The answer has to be simple? One would think so but it often is not. Some of your regular customers might know your website even better than you do (yep, I know it is scary..) and sometimes one simply has to be wondering about how on earth did this gal figure out how to do the mobile checkout via third party app while it should not be working at all.

Source code on paper from Tim Lucas

People are surprisingly good at both finding all the minor bugs on your site and inventing their own hacks to actually fix your mistakes. Sometimes they might fix something without you even knowing you had something wrong at your website. Internet is full of MacGyvers; you thought something could not be done at all. And still someone just did it.

If you have customers like this consider yourself happy — it is an indicator that you have done something right in your business. But to get back to conversion rate(s): are you measuring the conversion rate of these fanatic customers who might be considered as your most important segment? Or at least the segment of the ones that show you the path to where your business should be going?
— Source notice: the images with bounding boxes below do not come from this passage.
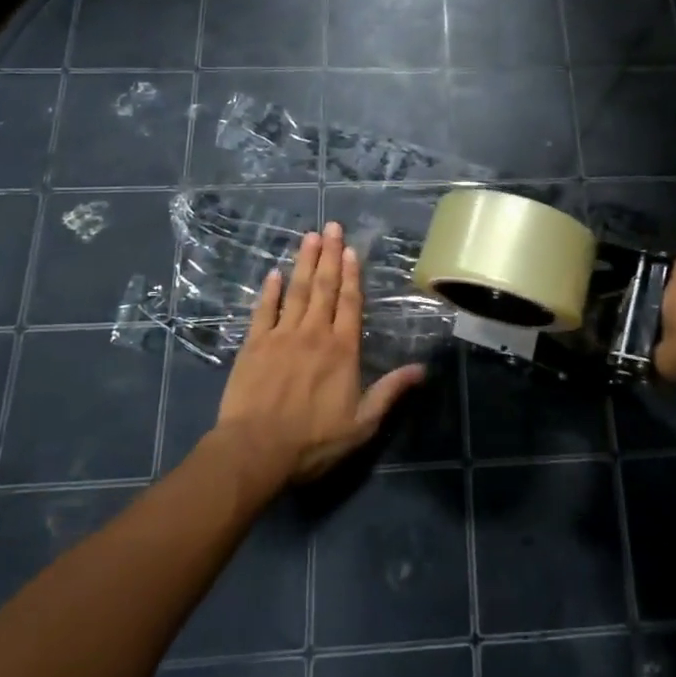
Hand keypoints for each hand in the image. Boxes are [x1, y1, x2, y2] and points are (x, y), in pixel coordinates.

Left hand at [213, 222, 427, 484]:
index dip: (352, 275)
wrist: (256, 449)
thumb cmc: (313, 439)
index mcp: (342, 349)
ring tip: (309, 237)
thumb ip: (390, 391)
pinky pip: (263, 310)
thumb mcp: (362, 423)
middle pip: (324, 287)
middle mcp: (314, 333)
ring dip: (304, 262)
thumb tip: (422, 369)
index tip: (352, 250)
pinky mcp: (253, 345)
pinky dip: (269, 291)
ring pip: (296, 291)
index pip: (350, 303)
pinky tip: (274, 273)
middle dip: (329, 255)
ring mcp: (281, 336)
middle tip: (332, 227)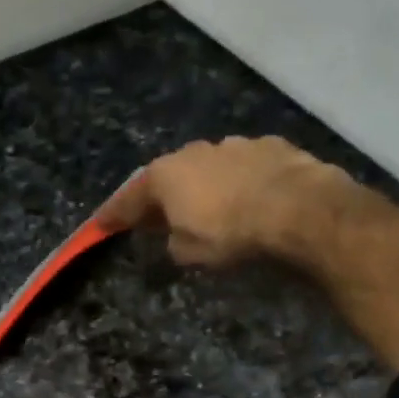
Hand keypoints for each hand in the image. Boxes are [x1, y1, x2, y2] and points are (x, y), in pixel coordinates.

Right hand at [96, 136, 365, 267]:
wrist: (297, 209)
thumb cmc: (230, 234)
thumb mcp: (189, 252)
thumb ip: (173, 242)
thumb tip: (176, 235)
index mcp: (166, 175)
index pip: (130, 198)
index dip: (115, 214)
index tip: (101, 224)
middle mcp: (195, 151)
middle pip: (169, 176)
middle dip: (162, 196)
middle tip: (158, 216)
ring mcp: (234, 144)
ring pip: (208, 168)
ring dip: (204, 186)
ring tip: (209, 207)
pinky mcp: (271, 147)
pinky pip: (243, 168)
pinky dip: (239, 182)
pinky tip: (248, 198)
And if you measure the conversion rate how is that developing when compared to the visit frequency of that segment? Measuring and speaking about the conversion rate of different customer segments is often practically totally neglected. I wonder why.
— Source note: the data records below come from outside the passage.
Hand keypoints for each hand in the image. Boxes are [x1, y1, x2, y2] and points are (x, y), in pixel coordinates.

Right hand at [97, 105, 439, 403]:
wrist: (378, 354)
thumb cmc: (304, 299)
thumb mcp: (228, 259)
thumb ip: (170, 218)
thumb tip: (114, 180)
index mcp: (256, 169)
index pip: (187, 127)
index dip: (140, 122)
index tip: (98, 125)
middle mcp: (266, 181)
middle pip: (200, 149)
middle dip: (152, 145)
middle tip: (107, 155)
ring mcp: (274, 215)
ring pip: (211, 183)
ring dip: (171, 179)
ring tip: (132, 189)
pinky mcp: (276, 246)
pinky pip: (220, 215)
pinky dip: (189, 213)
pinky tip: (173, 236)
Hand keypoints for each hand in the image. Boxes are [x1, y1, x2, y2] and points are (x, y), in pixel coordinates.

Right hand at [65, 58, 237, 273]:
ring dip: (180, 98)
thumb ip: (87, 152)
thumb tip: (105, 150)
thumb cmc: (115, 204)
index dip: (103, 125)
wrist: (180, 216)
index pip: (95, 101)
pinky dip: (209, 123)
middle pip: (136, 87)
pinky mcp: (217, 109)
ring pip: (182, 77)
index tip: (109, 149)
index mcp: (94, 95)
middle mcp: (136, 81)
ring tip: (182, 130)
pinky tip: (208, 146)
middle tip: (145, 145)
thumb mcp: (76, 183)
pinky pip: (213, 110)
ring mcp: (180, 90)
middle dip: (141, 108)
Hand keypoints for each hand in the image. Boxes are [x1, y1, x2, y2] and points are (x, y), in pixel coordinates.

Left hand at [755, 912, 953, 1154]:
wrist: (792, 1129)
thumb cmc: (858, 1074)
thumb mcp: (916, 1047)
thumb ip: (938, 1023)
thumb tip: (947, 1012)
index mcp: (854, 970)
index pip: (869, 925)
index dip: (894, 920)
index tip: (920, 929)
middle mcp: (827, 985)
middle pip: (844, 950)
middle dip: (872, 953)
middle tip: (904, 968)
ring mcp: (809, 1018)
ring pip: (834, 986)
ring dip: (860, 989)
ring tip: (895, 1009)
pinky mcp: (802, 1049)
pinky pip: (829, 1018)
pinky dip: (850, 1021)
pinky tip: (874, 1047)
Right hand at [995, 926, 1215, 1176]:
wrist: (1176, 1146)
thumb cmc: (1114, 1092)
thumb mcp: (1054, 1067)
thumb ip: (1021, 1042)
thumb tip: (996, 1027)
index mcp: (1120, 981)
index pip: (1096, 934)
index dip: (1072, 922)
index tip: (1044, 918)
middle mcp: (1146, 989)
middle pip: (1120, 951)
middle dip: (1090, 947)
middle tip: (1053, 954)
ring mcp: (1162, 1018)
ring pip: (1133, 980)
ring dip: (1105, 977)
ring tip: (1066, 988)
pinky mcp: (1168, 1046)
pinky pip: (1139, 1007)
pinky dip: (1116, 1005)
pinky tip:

Always In Motion Is The Future by JD Hancock

My conversion goals: back to the future

If my website will remain online for the next five years I could assume and set a goal that my conversion rate will raise to 2.4% instead of 1.37%. Wow, isn't that a huge improvement? Yes it is. The product managers should already be ordering more of great stuff to sell or the customer service team should start writing new job postings? Not. Is the conversion rate of no real value unless the figure of both new and existing visitors are constantly growing? And how are the trends in online usage changing and what is the impact of those to your business?

How often do you hear the phrase that conversion rate now is better than same time last year? What’s the difference? Trends change. If people simply have more money to use in their hands they often use it — and vice versa. Or if you happen to have been doing good work with search engine visibility and your visitor figures went up 380% during the year it is maybe ok to have a lower conversion rate? Or should it still be better? What should it be then? It is good to remember that no matter how much you optimize, you just cannot change the amount of individual wallets in your market and niche after certain limits just with optimizing your website. Then you would have to enter new markets or product segments etc. to continue growing effectively. When you reach that point and understand it your conversion optimization just became business optimization.
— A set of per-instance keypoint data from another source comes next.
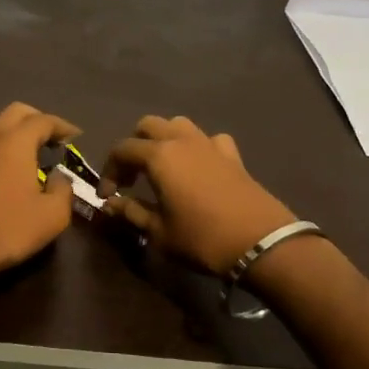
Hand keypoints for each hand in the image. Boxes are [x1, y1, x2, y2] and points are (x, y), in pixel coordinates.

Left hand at [0, 103, 80, 292]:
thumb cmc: (11, 227)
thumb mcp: (53, 213)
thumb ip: (63, 189)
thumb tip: (60, 178)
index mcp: (16, 142)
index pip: (43, 120)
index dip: (63, 126)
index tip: (77, 137)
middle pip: (16, 112)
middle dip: (38, 119)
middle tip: (56, 138)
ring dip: (19, 130)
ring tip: (38, 150)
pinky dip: (7, 144)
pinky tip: (18, 167)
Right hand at [100, 115, 296, 275]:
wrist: (261, 244)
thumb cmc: (202, 239)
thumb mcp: (159, 232)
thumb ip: (131, 212)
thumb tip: (110, 203)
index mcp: (159, 156)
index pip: (122, 150)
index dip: (108, 170)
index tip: (107, 195)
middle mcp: (181, 140)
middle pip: (148, 125)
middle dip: (133, 146)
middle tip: (131, 177)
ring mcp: (210, 144)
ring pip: (178, 124)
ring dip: (163, 139)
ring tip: (161, 166)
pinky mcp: (233, 156)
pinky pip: (209, 139)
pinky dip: (198, 147)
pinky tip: (198, 167)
Trends and people’s habits change and that also changes your conversion rates. Is defining your conversion rate goals eventually like trying to figure out what your dear neighbour Mr. Putin is going to do next Tuesday? Yes and no. You could have lots of data and assumptions, some gut feelings, some inside information, calculations of a team of engineers, psychologist’s statement and one glass of vodka and you'd still only have a good guess. But why not just try our best and start measuring the success day by day? And again and again; for different segments, time periods…combinations and new innovations. At least one would learn what doesn’t work.

Should we talk about conversion rate at all? What would happen if it would be banned to talk about conversion rate in your company for the next six months? To know and fix all the issues mentioned here is not hard. The hardest part is to change the culture so that we can talk about them and make progress. It might be easy in your organization but it might also take months or even years to accomplish. What would happen if we would forget the talk about figures only and talk & change ideas about processes, customer experience and segments, innovations and creative ideas to improve results together with the conversion rates and other indicators?

Hopefully then we would get into the talk of more business — the real conversion talk.